If you are adopting a child of another race, your family will be the object of more attention when you are in public and it helps to prepare your children for this probability. You need to help them with understand that families do not need to match in order to be families. Depending on their age, they will likely get questions from other kids and from adults. Help them with an appropriate response. I overheard my 7 year old say to a friend, “Of course she’s my sister. Don’t you know anything about adoption!?!” I might have preferred a bit more politeness, but thought he got the point across succinctly and effectively. We have a great list of suggested books and resources to help explain unmatched families.
If you are adopting other than a newborn, you’ll have some more preparing to do. If your children are old enough, it helps to prepare them in advance for the myriad of ways their new sibling may react. Remind them of times they had to adjust to a new situation and how they reacted. Explain that their new sibling may be scared and reject them or go to the other extreme and become their shadow. Unfortunately, their new sibling may be mean. Some toddlers and older kids have learned to aggressively compete for the limited attention in first families or orphanages, and while these behaviors might be effective and necessary in that setting, they are inappropriate at home. Although it helps to explain to your older children why their new sister is behaving this way, you also must protect them while gently but firmly retraining your new child in better coping techniques.
Explain to your children in advance that your new child may be overwhelmed at first, and that you will be staying close to home for a while after she comes home. Brainstorm with them ideas for things they would look forward to doing at home: maybe you need to replenish your art supplies or buy the really large Lego set that will take weeks for your child to assemble. Maybe now is the time to invest in that new swing set you’ve had your eye on.

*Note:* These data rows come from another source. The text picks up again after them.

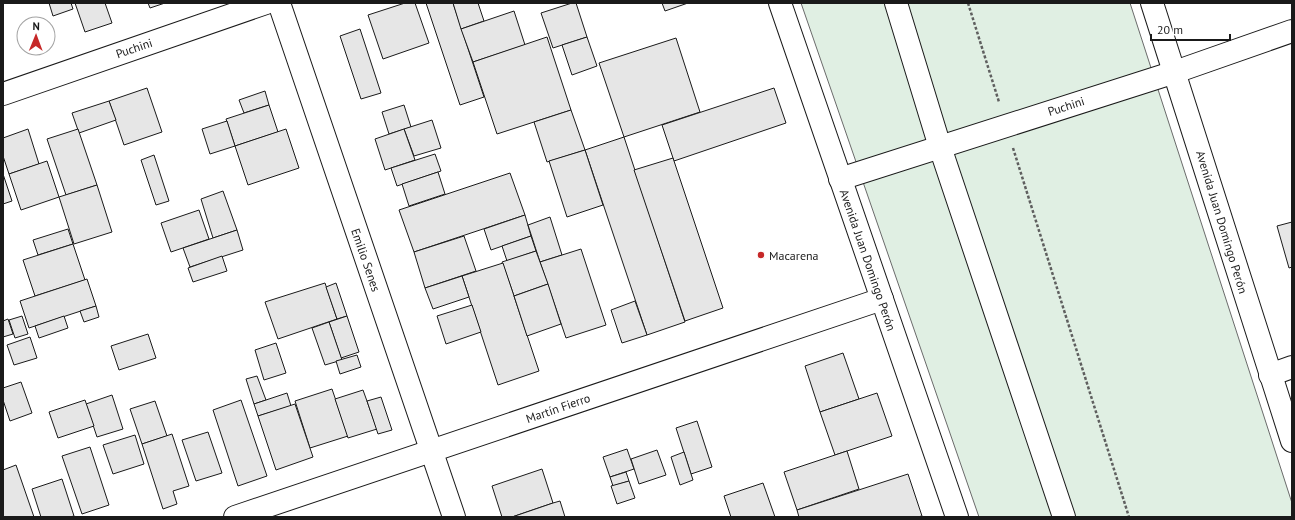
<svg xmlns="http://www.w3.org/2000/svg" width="1295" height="520" font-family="'PT Sans',sans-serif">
	<rect width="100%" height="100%" fill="#fff"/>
	<path fill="#e0efe3" stroke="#6a6a6a" d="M 801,3 L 1130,3 L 1292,503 L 1292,517 L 979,517 Z"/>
	<g fill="#e6e6e6" stroke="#1a1a1a">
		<path d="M 49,3 L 71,3 L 73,9 L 53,16 Z"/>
		<path d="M 75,3 L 105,3 L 112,23 L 85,32 Z"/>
		<path d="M 148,3 L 165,3 L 150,8 Z"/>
		<path d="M 405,3 L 415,3 L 429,43 L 383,59 L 368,15 Z"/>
		<path d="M 426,3 L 453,3 L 484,97 L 460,105 Z"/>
		<path d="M 453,3 L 478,3 L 484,21 L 461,29 Z"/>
		<path d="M 572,3 L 576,3 L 587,37 L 553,48 L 541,13 Z"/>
		<path d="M 662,3 L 688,3 L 665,11 Z"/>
		<path d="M 514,11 L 525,45 L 473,62 L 461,29 Z"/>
		<path d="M 360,29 L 381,93 L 361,99 L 340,36 Z"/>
		<path d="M 547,37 L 571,110 L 497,134 L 473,62 Z"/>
		<path d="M 587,37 L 597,66 L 572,75 L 562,45 Z"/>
		<path d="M 676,38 L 700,112 L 624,137 L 599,63 Z"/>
		<path d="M 147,88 L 162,132 L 124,145 L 109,101 Z"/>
		<path d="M 774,88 L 786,123 L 674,161 L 662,125 Z"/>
		<path d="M 265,91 L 269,105 L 244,113 L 239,100 Z"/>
		<path d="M 109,101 L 116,120 L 79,133 L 72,113 Z"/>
		<path d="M 269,105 L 278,132 L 235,146 L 226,119 Z"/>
		<path d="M 404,105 L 411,127 L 389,134 L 382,112 Z"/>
		<path d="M 571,110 L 585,150 L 547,162 L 534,122 Z"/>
		<path d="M 432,120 L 441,148 L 414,156 L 404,129 Z"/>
		<path d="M 227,121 L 235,146 L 210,154 L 202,129 Z"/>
		<path d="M 28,129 L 39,164 L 9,174 L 3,156 L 3,138 Z"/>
		<path d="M 78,129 L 97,185 L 66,195 L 47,139 Z"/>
		<path d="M 286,129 L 299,168 L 248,185 L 235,146 Z"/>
		<path d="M 404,129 L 415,160 L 385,170 L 375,139 Z"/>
		<path d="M 624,137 L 685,322 L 647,335 L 585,150 Z"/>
		<path d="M 585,150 L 603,205 L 567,217 L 549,161 Z"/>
		<path d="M 435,154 L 441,171 L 397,186 L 391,168 Z"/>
		<path d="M 154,155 L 169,201 L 156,205 L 141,160 Z"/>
		<path d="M 673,158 L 723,308 L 685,321 L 634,170 Z"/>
		<path d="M 47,161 L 59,197 L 21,210 L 9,174 Z"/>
		<path d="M 438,172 L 445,194 L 409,206 L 402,184 Z"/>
		<path d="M 510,173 L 525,215 L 414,252 L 399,210 Z"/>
		<path d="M 3,174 L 12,201 L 3,204 Z"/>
		<path d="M 97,185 L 112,232 L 74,244 L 59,197 Z"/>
		<path d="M 223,191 L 237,230 L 213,238 L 201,199 Z"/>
		<path d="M 199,210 L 209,239 L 171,252 L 161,223 Z"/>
		<path d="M 525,215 L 531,236 L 491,250 L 484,229 Z"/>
		<path d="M 550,217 L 562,255 L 540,262 L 528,225 Z"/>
		<path d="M 1292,222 L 1292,267 L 1289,268 L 1277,226 Z"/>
		<path d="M 68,229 L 73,244 L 38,255 L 33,240 Z"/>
		<path d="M 237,230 L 243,250 L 190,267 L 183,248 Z"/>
		<path d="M 464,236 L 476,271 L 425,288 L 414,252 Z"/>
		<path d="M 531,236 L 536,251 L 507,261 L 502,246 Z"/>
		<path d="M 73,244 L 85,280 L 35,296 L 23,260 Z"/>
		<path d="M 581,249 L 606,325 L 566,338 L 540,262 Z"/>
		<path d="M 536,251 L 548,284 L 514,296 L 502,262 Z"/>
		<path d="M 222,256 L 227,271 L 193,282 L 188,268 Z"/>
		<path d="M 503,263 L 539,371 L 498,385 L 462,276 Z"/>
		<path d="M 462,276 L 469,297 L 433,309 L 425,288 Z"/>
		<path d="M 87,279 L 96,306 L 29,328 L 20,301 Z"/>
		<path d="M 325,283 L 337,319 L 278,339 L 265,302 Z"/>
		<path d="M 336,283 L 347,316 L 337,319 L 326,287 Z"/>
		<path d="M 548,284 L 561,324 L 527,336 L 514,296 Z"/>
		<path d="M 635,301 L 647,335 L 622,343 L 611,310 Z"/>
		<path d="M 472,305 L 481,332 L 446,344 L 437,316 Z"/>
		<path d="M 96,306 L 99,317 L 84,322 L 80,311 Z"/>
		<path d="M 22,316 L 28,334 L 15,338 L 9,320 Z"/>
		<path d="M 64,316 L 68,328 L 39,338 L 35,326 Z"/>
		<path d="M 347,316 L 359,352 L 341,358 L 329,322 Z"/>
		<path d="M 8,319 L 13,334 L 3,337 L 3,321 Z"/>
		<path d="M 329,322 L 342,360 L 325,365 L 312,328 Z"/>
		<path d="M 148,334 L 156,358 L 119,370 L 111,346 Z"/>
		<path d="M 30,337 L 37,358 L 14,365 L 7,345 Z"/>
		<path d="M 276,343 L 286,373 L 264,380 L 255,350 Z"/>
		<path d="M 843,353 L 859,399 L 820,412 L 805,366 Z"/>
		<path d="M 357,355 L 361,367 L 340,374 L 336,361 Z"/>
		<path d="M 257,376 L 266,400 L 254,404 L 246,379 Z"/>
		<path d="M 21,382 L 32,413 L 10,421 L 3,400 L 3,388 Z"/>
		<path d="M 332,389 L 348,436 L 310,448 L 295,401 Z"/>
		<path d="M 363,390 L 377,429 L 348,438 L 335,399 Z"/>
		<path d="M 287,393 L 291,406 L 258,416 L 254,404 Z"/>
		<path d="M 877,393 L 892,436 L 835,455 L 820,412 Z"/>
		<path d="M 112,395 L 123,429 L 97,437 L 86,404 Z"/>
		<path d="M 381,397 L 392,430 L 378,434 L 367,401 Z"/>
		<path d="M 85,400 L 94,426 L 58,438 L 49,412 Z"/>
		<path d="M 241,400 L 267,476 L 238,486 L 213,410 Z"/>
		<path d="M 155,401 L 167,436 L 142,444 L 130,409 Z"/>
		<path d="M 295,404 L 313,457 L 276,470 L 258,416 Z"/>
		<path d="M 697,421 L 712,467 L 691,474 L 676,428 Z"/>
		<path d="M 208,432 L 222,473 L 196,481 L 182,440 Z"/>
		<path d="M 172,434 L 189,486 L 173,491 L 177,504 L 163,509 L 142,444 Z"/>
		<path d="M 135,435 L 144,464 L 113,474 L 103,445 Z"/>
		<path d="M 90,447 L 109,505 L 82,514 L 62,456 Z"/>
		<path d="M 627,449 L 634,469 L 610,477 L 603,457 Z"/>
		<path d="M 657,450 L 666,475 L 639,484 L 631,459 Z"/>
		<path d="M 847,451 L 859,489 L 797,510 L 784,472 Z"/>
		<path d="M 684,452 L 693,480 L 680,485 L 671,457 Z"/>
		<path d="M 16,465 L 34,517 L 3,517 L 3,470 Z"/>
		<path d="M 542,469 L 553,503 L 512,517 L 502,517 L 492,486 Z"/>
		<path d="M 626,472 L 629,481 L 613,486 L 610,477 Z"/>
		<path d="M 908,474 L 922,516 L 917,517 L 799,517 L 797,510 Z"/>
		<path d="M 62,479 L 74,516 L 70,517 L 41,517 L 32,489 Z"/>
		<path d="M 629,481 L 635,498 L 617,504 L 611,486 Z"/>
		<path d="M 763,483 L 775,517 L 731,517 L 724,496 Z"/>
		<path d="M 560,501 L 565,517 L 512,517 L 553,503 Z"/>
	</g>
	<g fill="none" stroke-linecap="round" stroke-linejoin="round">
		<defs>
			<g id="street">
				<path d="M 279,3 L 454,517"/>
				<path d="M 3,94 L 266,3"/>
				<path d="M 840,179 L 1175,72 L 1292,31"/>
				<path d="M 1270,375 L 1292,367"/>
				<path d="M 235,517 L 882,299"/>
			</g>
			<g id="secondary">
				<path d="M 780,3 L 957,517"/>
				<path d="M 1152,3 L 1292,441"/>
			</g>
			<path id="primary" d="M 896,3 L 940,147 L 1064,517"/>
		</defs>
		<use href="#street" stroke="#1a1a1a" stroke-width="24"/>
		<use href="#secondary" stroke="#1a1a1a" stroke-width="24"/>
		<use href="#primary" stroke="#1a1a1a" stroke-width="24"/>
		<g stroke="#5f5f5f" stroke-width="2.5" stroke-dasharray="3 2" stroke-linecap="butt">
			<path d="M 968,3 L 999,102"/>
			<path d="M 1013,148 L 1129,517"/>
		</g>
		<use href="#street" stroke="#fff" stroke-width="22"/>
		<use href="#secondary" stroke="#fff" stroke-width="22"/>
		<use href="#primary" stroke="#fff" stroke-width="22"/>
	</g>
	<circle fill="#c62828" stroke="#fff" stroke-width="1.5" cx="761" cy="255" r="4"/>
	<g text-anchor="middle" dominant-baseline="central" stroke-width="3" stroke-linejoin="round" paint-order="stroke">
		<g font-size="12" fill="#1a1a1a" stroke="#fff">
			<text transform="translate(134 48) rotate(-19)">Puchini</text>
			<text transform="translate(1066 106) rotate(-18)">Puchini</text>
			<text transform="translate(1222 222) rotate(73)">Avenida Juan Domingo Perón</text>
			<text transform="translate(366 260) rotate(71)">Emilio Senes</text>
			<text transform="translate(868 260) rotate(71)">Avenida Juan Domingo Perón</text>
			<text transform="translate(558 408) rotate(-19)">Martín Fierro</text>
		</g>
		<g font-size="12" fill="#1a1a1a" stroke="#fff" text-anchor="start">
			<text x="769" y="255">Macarena</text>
		</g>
	</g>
	<rect width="1295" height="520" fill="none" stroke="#1a1a1a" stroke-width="8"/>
	<g transform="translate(36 36) rotate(1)"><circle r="19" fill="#ffffff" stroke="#a3a3a3"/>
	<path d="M0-3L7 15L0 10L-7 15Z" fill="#c62828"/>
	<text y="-6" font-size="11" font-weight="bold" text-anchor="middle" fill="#1a1a1a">N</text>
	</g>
	<path d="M1151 34v6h79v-6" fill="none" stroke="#1a1a1a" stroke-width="2"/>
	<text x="1157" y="34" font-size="12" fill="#1a1a1a" stroke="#ffffff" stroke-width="3" paint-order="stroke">20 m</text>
</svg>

If you are adopting out of birth order, pay particular attention to which of your existing kids is being displaced from his position in the family. For example, if you are adopting a child older than your eldest child, pay special attention to how your former eldest child adapts and seek ways to reinforce her position. The same care should be given to any child that is being displaced from his position as the only boy, the only girl, or the youngest. Preparation, forethought, and individual attention are needed to smooth these adjustments. Parents can be sensitive and sympathetic, but can’t necessarily prevent the sometimes rocky adjustment. We have a great video, one hour radio show, rules for successfully adopting out of birth order, Top Ten Tips for Disrupting Birth Order, and other resources for parents adopting out of birth order.
You can usually expect sibling rivalry and developmental regression on both sides. The new child may get a disproportionate share of the attention, or at least it will seem disproportionate to your existing child. Keep your children’s routines as regular as possible during the transition, and set aside one-on-one time with your existing kids. It may be hard to find the time, but it really is essential.

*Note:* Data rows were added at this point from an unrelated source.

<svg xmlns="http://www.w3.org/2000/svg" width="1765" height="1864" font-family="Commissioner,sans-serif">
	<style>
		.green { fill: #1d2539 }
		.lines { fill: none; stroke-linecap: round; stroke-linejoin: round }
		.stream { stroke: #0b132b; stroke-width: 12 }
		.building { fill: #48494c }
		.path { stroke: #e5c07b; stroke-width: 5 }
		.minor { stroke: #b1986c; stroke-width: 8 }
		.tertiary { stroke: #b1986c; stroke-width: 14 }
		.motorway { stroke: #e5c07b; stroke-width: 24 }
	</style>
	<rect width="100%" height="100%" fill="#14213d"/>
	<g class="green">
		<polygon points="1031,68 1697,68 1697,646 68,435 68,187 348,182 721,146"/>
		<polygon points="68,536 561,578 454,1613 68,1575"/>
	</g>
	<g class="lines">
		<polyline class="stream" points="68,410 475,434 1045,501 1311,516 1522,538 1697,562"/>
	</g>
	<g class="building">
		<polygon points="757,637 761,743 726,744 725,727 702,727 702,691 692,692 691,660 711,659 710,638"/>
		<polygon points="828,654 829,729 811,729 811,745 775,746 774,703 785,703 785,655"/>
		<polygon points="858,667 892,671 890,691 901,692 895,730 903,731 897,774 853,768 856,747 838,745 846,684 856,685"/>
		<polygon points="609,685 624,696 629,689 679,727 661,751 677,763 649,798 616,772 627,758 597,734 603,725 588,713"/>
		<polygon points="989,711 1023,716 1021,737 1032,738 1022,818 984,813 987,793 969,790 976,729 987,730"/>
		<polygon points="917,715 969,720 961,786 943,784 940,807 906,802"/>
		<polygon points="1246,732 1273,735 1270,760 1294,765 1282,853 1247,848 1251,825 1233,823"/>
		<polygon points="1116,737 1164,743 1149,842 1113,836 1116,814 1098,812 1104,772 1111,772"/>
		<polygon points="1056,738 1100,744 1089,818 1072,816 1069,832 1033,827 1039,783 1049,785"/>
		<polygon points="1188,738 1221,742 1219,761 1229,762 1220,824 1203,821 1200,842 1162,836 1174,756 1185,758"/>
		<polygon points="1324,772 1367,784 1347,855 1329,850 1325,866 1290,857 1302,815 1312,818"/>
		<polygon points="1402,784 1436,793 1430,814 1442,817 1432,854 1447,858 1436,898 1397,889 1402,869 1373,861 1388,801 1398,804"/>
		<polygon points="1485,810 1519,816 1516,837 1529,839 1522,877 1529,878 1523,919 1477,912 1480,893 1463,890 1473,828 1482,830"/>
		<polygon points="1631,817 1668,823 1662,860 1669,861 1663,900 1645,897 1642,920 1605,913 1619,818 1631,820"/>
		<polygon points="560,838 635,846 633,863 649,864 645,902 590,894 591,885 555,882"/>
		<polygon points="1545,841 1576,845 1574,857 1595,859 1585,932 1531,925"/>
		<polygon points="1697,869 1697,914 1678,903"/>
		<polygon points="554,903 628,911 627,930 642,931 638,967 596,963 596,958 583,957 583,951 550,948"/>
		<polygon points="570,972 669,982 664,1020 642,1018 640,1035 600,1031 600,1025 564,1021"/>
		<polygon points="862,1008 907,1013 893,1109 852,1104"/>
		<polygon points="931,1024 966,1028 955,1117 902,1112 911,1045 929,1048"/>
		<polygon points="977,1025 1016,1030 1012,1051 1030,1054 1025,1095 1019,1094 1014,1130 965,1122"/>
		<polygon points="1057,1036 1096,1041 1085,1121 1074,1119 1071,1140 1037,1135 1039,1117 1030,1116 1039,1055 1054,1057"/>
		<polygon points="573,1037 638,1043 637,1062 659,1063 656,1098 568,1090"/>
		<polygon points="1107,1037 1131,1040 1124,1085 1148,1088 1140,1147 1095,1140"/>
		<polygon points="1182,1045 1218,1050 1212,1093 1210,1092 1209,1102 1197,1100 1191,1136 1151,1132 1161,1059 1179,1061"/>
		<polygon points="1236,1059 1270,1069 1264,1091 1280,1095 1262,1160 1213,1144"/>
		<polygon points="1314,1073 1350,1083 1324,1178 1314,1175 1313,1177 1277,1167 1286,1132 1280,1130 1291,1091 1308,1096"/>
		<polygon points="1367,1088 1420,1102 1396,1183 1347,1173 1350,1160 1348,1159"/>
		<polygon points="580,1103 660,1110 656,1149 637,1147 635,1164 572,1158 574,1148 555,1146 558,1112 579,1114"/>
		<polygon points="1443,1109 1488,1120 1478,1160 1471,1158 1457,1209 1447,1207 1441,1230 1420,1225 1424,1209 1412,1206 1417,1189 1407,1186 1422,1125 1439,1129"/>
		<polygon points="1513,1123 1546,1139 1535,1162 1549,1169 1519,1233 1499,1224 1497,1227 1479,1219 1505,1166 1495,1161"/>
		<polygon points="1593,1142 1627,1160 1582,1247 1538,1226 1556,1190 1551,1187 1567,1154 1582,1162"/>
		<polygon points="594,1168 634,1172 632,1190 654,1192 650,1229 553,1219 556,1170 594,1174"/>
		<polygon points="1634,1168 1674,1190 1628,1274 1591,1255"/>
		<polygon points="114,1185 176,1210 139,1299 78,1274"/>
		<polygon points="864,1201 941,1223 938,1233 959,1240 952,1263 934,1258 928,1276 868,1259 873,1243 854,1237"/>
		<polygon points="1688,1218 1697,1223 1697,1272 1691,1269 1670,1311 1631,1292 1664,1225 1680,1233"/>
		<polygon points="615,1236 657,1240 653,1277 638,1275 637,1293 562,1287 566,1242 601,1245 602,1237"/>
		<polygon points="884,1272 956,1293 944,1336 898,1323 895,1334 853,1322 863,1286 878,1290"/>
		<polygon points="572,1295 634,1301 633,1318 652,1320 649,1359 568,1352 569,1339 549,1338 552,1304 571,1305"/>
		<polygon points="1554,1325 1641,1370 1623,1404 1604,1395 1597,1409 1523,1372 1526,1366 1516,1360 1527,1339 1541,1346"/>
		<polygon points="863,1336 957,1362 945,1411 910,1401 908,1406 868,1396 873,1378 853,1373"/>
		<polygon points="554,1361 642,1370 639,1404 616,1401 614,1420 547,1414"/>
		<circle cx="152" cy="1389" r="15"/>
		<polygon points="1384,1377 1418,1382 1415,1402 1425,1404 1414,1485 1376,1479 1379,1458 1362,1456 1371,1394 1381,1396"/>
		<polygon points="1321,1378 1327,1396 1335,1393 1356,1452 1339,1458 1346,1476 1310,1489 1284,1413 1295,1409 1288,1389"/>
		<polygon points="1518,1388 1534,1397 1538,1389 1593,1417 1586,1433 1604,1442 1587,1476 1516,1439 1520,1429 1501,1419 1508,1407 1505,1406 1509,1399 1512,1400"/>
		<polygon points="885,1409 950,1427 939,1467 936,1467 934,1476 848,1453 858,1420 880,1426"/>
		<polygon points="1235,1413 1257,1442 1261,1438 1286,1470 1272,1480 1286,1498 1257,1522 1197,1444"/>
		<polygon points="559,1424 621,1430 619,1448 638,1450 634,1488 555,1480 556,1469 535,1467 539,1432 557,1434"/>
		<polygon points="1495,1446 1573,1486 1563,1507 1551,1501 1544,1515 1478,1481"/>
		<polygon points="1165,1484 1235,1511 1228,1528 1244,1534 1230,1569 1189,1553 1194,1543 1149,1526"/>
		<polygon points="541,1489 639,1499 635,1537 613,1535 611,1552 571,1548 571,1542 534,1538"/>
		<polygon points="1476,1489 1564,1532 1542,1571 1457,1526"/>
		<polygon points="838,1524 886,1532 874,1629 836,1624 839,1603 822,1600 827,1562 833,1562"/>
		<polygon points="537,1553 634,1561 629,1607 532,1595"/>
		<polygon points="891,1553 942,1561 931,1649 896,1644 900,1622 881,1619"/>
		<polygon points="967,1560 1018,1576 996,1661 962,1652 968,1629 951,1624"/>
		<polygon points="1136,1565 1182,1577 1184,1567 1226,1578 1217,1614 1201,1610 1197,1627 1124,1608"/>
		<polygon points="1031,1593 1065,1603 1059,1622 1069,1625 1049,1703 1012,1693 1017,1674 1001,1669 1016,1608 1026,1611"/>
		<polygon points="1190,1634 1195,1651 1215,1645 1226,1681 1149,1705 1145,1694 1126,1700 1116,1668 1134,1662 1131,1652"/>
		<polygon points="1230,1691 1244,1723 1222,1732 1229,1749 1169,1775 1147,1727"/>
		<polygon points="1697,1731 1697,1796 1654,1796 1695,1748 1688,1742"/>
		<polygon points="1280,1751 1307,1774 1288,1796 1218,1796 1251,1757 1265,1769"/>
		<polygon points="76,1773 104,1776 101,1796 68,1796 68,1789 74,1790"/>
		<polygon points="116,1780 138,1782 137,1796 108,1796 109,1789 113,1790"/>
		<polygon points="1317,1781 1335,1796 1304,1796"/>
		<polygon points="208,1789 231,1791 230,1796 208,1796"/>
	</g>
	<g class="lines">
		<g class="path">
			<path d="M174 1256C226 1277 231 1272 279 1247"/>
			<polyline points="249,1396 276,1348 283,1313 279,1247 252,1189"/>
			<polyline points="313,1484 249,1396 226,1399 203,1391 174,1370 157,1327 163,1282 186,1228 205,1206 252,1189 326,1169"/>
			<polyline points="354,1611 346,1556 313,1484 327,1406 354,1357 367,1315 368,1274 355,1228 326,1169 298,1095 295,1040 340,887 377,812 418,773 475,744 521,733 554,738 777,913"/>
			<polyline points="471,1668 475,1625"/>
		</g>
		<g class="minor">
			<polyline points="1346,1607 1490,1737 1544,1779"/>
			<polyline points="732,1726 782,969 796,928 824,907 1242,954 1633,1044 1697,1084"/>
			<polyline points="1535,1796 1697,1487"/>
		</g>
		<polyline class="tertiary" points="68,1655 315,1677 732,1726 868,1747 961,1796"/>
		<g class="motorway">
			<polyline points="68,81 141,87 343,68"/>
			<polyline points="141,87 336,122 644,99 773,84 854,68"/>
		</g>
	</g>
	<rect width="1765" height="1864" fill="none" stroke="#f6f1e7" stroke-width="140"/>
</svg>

A nice gesture is for the new child to bring a gift for the other children when she arrives. If family or friends bring a present for the new child, gently suggest that they bring something small for your existing children. If the new child is an infant, you might ask them to forgo the present for the baby and only bring a small gift to your older kids. The baby won’t know the difference anyway, and you can give them a suggestion of something small and inexpensive.
Yes indeed, adding a child to the family can be stressful, but it can also bring a wonderful depth and fun to a family. Siblings can be each others greatest supporters and sometimes greatest pain in the necks throughout life. There is nothing wrong with having only one child, but I for one, am glad we added the complexity, complications, and joy of raising more than one. Those of you who have already been there, done that, please share your experiences and suggestions in the comment section!